── 节选段落
若患者颈动脉狭窄率大于75%,5年内发生中风的可能性高达30%至75%

  动脉硬化是一个生理性的过程,最终几乎每个人都会发生。颈动脉狭窄早期只需药物治疗,减慢斑块的形成即可有效预防;可一旦斑块继续长大,导致血管狭窄,即使规范使用药物,也为时已晚,此时必须通过外科手段进行干预。

  如果不干预呢?若患者颈动脉狭窄率大于75%,5年内发生中风的可能性可达30%至75%。

  颈动脉狭窄本身没有典型的临床表现,不易发现,一些患者在早期可发生“小中风”,即感觉突然麻木、上肢或下肢无力、面部痉挛或单眼突然发黑等,症状可能只持续数分钟或数小时就自行消退。因此我们建议50岁以上的人群若有条件,最好能在体检时增加颈动脉彩超检查,以便尽早发现问题。
────
── 所附数据行
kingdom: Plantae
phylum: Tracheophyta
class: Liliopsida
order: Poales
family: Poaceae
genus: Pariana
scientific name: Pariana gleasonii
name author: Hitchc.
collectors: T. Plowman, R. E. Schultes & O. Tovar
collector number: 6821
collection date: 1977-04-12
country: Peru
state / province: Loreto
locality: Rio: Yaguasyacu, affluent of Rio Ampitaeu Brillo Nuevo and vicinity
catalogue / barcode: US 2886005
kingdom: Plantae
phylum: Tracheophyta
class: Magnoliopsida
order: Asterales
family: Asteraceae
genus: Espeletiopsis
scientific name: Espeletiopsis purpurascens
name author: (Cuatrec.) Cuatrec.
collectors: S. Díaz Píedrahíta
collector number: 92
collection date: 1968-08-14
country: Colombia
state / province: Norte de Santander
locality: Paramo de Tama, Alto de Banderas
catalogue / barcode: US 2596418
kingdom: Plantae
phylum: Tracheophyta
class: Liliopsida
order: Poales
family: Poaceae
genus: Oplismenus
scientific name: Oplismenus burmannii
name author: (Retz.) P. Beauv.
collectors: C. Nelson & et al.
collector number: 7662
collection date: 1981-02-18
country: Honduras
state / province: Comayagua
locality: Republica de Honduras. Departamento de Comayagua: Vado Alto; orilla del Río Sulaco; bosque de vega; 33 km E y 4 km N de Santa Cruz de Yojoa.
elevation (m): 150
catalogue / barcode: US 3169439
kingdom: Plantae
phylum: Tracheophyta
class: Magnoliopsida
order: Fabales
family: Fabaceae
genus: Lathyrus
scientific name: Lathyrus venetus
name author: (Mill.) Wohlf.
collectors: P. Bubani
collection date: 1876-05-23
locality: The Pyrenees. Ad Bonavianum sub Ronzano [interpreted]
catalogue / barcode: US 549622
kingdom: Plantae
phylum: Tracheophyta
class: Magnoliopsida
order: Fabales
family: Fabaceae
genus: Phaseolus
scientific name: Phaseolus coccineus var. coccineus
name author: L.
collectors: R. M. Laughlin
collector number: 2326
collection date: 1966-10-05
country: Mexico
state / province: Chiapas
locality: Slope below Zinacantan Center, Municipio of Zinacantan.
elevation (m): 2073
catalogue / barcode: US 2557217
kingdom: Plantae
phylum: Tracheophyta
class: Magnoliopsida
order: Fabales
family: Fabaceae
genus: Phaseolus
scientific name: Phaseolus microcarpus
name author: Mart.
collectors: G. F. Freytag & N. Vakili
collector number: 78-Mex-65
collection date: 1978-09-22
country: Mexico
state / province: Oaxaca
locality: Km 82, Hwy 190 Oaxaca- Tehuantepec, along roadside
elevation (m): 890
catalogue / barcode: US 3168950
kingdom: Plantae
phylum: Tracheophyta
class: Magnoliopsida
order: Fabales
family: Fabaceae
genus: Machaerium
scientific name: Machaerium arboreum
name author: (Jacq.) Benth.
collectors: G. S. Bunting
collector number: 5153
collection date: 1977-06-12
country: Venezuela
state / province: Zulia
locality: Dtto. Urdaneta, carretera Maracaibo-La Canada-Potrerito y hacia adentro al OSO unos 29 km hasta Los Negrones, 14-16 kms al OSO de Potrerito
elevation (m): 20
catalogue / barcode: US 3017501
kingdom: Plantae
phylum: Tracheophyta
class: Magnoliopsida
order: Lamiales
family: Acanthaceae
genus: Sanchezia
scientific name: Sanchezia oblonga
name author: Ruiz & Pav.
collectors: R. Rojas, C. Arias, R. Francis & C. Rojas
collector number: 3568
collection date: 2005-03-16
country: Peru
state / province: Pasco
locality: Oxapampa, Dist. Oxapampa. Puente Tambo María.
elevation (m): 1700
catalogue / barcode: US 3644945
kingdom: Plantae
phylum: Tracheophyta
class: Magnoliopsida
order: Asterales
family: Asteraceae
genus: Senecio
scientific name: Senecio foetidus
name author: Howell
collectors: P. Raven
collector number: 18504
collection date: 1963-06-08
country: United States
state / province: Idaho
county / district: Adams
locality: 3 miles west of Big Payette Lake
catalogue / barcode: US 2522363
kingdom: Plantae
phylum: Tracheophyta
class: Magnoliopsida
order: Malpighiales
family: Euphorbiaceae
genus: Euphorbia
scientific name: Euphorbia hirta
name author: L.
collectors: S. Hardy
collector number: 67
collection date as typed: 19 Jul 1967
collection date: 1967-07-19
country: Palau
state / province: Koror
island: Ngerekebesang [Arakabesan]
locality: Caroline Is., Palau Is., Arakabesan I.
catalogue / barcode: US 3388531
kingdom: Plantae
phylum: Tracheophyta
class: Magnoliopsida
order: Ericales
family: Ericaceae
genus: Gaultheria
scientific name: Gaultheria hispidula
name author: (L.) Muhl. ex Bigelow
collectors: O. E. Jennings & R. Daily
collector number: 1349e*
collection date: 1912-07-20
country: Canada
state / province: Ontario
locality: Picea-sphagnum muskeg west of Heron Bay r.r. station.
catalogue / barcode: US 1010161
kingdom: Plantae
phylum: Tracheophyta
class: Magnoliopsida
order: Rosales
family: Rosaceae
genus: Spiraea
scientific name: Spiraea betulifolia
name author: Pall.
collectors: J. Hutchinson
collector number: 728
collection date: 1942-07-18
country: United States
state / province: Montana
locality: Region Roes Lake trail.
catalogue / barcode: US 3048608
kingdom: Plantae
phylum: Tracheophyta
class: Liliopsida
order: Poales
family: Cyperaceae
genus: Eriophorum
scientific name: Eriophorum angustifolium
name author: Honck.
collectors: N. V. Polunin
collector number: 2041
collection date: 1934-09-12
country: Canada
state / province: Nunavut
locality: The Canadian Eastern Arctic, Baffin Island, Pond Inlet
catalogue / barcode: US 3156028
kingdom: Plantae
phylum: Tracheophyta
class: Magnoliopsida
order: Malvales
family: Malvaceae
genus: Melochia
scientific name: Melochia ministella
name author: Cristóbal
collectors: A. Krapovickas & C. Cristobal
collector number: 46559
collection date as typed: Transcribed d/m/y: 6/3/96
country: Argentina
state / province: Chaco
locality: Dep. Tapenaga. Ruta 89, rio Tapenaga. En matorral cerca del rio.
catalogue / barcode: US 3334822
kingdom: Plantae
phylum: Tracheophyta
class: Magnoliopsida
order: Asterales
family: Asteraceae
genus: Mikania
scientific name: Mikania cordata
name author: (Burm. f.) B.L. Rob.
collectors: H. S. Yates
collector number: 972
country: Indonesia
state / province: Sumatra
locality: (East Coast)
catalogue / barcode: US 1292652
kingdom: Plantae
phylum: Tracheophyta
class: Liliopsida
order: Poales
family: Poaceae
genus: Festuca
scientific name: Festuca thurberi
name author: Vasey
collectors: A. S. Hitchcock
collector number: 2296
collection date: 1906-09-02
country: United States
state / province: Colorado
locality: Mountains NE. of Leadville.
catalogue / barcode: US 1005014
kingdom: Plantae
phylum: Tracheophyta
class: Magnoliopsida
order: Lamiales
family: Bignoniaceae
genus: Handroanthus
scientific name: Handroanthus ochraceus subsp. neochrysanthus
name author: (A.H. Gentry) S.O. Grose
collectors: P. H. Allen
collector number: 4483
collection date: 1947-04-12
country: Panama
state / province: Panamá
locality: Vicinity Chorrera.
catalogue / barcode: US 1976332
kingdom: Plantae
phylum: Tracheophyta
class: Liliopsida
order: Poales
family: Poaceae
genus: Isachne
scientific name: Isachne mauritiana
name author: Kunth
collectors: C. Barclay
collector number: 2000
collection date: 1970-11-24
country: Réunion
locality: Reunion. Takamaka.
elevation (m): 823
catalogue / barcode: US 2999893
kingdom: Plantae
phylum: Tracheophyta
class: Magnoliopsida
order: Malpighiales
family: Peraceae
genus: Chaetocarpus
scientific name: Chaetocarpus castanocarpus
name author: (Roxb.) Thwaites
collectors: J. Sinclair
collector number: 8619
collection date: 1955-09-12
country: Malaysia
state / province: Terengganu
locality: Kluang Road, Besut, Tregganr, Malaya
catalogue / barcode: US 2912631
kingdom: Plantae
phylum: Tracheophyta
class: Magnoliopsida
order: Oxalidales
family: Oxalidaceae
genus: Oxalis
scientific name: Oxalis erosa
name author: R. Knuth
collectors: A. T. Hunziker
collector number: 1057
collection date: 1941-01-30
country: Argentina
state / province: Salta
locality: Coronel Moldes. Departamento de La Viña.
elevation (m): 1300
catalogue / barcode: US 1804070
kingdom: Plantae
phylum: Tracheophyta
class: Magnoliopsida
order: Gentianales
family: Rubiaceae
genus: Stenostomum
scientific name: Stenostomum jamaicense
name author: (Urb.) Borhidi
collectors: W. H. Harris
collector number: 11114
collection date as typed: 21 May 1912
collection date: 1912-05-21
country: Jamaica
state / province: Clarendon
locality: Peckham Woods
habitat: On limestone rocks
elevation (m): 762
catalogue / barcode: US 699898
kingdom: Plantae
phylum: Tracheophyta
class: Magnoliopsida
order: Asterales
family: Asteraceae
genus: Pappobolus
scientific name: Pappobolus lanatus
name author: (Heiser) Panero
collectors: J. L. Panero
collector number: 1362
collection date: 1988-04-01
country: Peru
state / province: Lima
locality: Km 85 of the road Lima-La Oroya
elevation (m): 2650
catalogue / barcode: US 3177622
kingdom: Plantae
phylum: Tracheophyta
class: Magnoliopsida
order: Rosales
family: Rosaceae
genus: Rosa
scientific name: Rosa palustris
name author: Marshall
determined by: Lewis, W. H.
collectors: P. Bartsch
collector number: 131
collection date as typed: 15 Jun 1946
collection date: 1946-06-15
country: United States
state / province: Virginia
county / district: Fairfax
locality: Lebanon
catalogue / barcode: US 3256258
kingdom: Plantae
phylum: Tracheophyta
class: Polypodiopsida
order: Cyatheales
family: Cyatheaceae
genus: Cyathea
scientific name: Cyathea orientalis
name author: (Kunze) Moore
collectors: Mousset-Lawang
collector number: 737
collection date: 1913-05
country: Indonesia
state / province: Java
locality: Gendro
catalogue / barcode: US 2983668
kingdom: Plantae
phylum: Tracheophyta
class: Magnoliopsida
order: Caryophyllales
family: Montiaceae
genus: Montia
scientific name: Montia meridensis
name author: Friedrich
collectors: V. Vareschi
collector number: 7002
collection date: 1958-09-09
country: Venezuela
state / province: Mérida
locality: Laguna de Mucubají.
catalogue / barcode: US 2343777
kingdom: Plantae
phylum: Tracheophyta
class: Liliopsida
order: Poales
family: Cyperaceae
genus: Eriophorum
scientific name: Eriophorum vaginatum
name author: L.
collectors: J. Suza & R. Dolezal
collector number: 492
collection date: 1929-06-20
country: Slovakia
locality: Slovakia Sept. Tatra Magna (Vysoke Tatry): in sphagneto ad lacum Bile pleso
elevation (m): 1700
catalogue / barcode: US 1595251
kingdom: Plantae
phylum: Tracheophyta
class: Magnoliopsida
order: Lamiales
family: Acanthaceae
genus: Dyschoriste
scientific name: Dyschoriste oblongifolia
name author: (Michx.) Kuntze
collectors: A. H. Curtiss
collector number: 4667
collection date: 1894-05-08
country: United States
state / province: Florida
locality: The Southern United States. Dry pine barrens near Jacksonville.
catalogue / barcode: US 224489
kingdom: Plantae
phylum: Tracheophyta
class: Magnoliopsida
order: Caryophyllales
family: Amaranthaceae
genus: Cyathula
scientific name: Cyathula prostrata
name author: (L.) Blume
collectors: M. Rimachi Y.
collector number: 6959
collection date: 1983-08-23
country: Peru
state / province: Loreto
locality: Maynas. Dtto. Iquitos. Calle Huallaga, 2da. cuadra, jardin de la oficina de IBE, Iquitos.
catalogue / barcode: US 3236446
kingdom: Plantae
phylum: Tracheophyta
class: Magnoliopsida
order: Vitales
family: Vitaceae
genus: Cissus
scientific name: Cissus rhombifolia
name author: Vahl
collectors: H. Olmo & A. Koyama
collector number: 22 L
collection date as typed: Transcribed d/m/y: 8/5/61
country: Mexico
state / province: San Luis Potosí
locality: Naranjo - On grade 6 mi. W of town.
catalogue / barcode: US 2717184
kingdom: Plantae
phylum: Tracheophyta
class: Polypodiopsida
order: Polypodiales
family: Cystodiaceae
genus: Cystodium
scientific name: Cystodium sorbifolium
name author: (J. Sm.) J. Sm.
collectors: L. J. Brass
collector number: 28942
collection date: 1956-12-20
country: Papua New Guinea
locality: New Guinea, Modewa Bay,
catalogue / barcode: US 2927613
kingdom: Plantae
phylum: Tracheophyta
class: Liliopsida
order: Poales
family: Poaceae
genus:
────
练习要求:
A – 根据这篇关于颈动脉狭窄的节选,颈动脉狭窄率大于75%的患者在5年内发生中风的可能性有多大?
B – 这篇关于颈动脉狭窄的节选为什么建议50岁以上的人群在体检时增加颈动脉彩超检查?请用一到三句话说明。
C – 请从这篇关于颈动脉狭窄的节选的最后一句之后接着往下写。

练习答案:
A – 可达30%至75%。

B – 因为颈动脉狭窄本身没有典型的临床表现,不易发现。早期的"小中风"症状也可能在数分钟或数小时内自行消退。增加颈动脉彩超检查,是为了尽早发现问题。

C –
  然而,我国的外科干预治疗数据并不乐观。有数据显示,2016年全国行颈动脉内膜切除术(CEA)仅2000余例,颈动脉支架成型术(CAS)12000余例,尚有许多患者没有得到及时有效的手术治疗。在美国,年均CEA手术量为14万例,CAS手术量为2万例。若我国可达到相同比例,估算年均耗材费用可节省20个亿。

  1985年汪忠镐院士报道了我国第一例CEA,但此项技术在我国的发展历程与欧美国家并不一致,总体来说对颅外段颈动脉狭窄的干预在2000年以前开展的不多,至今在国内尚未达到真正意义上的普及。近10余年来随着血管腔内技术的流行,颈动脉支架成形术(CarotidAngioplastyandStenting,CAS)在国内已成为治疗这一疾病的主要方法。

  国内外临床大宗的流行病调查证实,两种手术在近期防治卒中的效果总体相似,但对于超过70岁的高龄患者而言,CAS手术风险更大,且远期再狭窄率更高,从经济因素考虑,CAS手术费用一般也是CEA手术的1.5倍。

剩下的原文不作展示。